John Furrier56
Q2: What is the difference between "scale out" and clustering? Any examples would be great
Chris Harney
Clustering adds fault tolerance scale out does not necessarily add ft
Chris Dwan
I think that most scale out systems are "clustered" in one sense of the word. The distinction lies in scale out's ability to expand capacity in a balanced way without introducing bottlenecks.
I am John White
cluster = quorum and more active/passive. Scale out provides all nodes to perform a function.
jeff dinisco
clustering often refers to a dual node system, though not always, in a sense, most traditional scale up storage architecture are actually 2 clustered controllers
Patrick Rogers
Clustering is way to achieve scale-out.
John Furrier
begs the question "how do clusters scale out" :-)
Andrew Miller
historically clustering was about resiliency and removing single points of failure. Let's go back to Novell Cluster Services for instance. Scale-out is focused at very different thigns.
Jeff Hughes
clustering usually means tightly coupled. all the resources are pooled together. scale-out many times just means dividing up the work
Chris Dwan
@csharney Clustering doesn't necessarily add fault tolerance. It's a big place.
Chris Harney
Clustering may not add performance or capacity
Andrew Miller
some companies have sought to merge those though - aka NetApp with scaling out dual controller clusters for their Data Fabric. I'd argue that's not scale-out per se.
I am John White
I don't view clustering as a way to increase horsepower just resiliency. Scale out is all about adding linear available resources.
jeff dinisco
@johna_white true that clusters require quorum, but most scale out systems do as well
Chris Dwan
It seems like some of us are using the word "clustering" to mean "High Availability Pairs." That's pretty old school, isn't it?
Jeff Hughes
@johna_white definitely agree. clustering helps survive, not increase capacity
Kenneth Hui @rubrikInc HQ
Clustering is a tech that can potentially be used for scaling out but it depends on the architecture. For example a master/slave architecture cannot scale out in the same way as a shared-nothing architecture.
I am John White
@dinisco sure, a new age quorum typically exists across all nodes now... not just one place.
Andrew Miller
Clustering focus = keep my services online.

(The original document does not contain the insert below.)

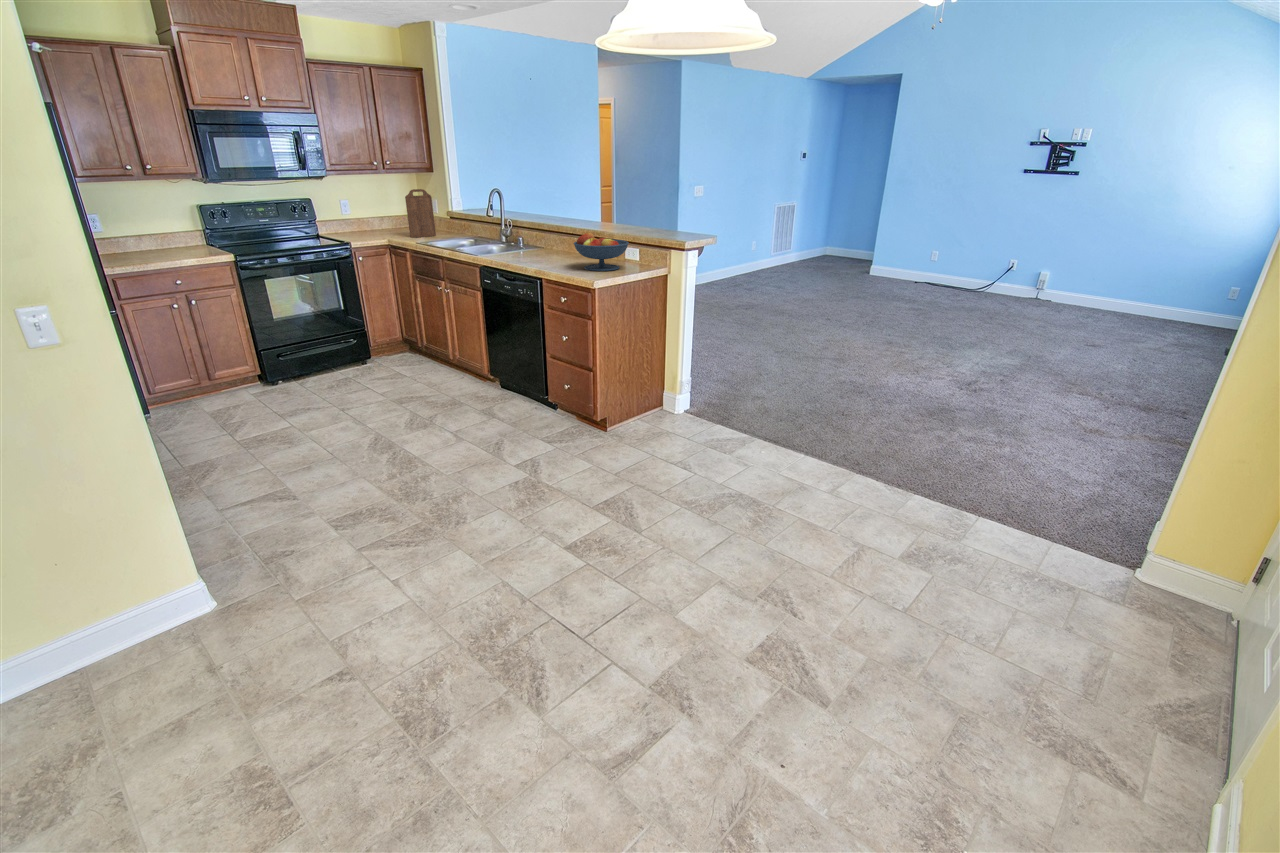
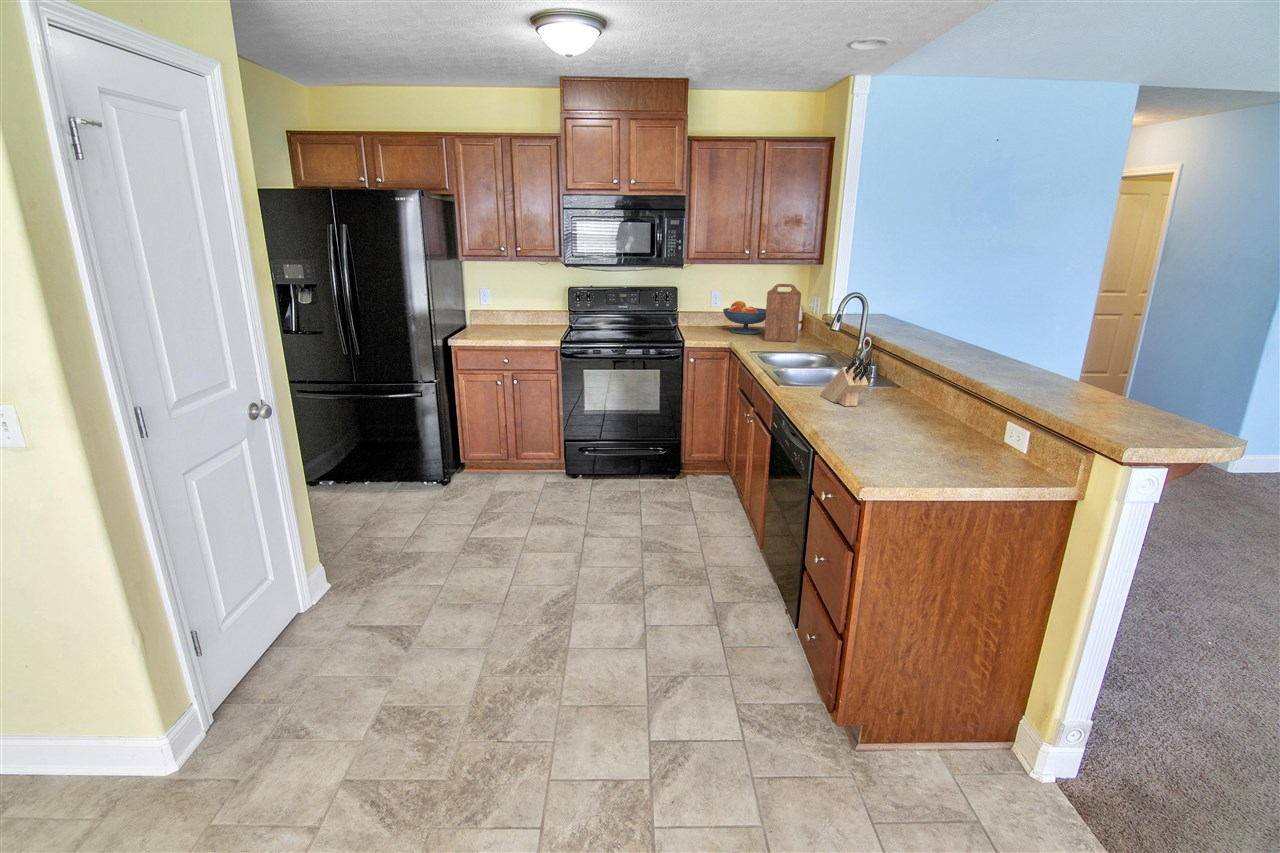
knife block: none [510,227,545,260] -> present [820,358,873,406]
fruit bowl: present [574,233,629,271] -> present [723,301,766,334]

Scale-out = grow forever.
Stephen Pao
Often, clustering can be used for scale-out, but also clustering might restrict scale-out to achieve redundancy. So, the terms are somewhat orthogonal.
Dave Vellante
@fdmts I think of a cluster as a logical collection of resources performing the same task...versus a set of discreet resources allocated to different things
Andrew Miller
@fdmts I'll agree that's how I think of it. In some cases cluster capabilities could be a subset of scale-out capabilities.
John Furrier
Didn't Isilon invent "scale out" ? :-)
I am John White
pretty sure that was Al Gore
Dave Vellante
remember the vax cluster in the early 80's...that's old school
Chris Dwan
Yup. And they spent a decade explaining what the hell it meant too.
Andrew Miller
I know I always said scale-out to describe Isilon when at an EMC partner. People seemed to get it and loved the theory.
Patrick Rogers
One example is Oracle RAC. High-availability without much scale.
John Furrier
@dvellante DecNet was a great net protocol stack killed SNA but then TCP took over #OpenWins
Patrick Rogers
Isilon scales but also hits the wall at 144 nodes, so not limitless.
John Furrier
@dvellante VMS (DEC's) OS is what microsoft copied with Windows NT (WNT) one letter after VMS
Christian Smith
Spinnaker :-)
Chris Dwan
@andriven Something about terms like Kleenex and Post-it.
Andrew Miller
@dinisco Good distinction - in scale-out often all resources can be used and during failure scenarios the total resources available diminishes rather than inherent performance decrease.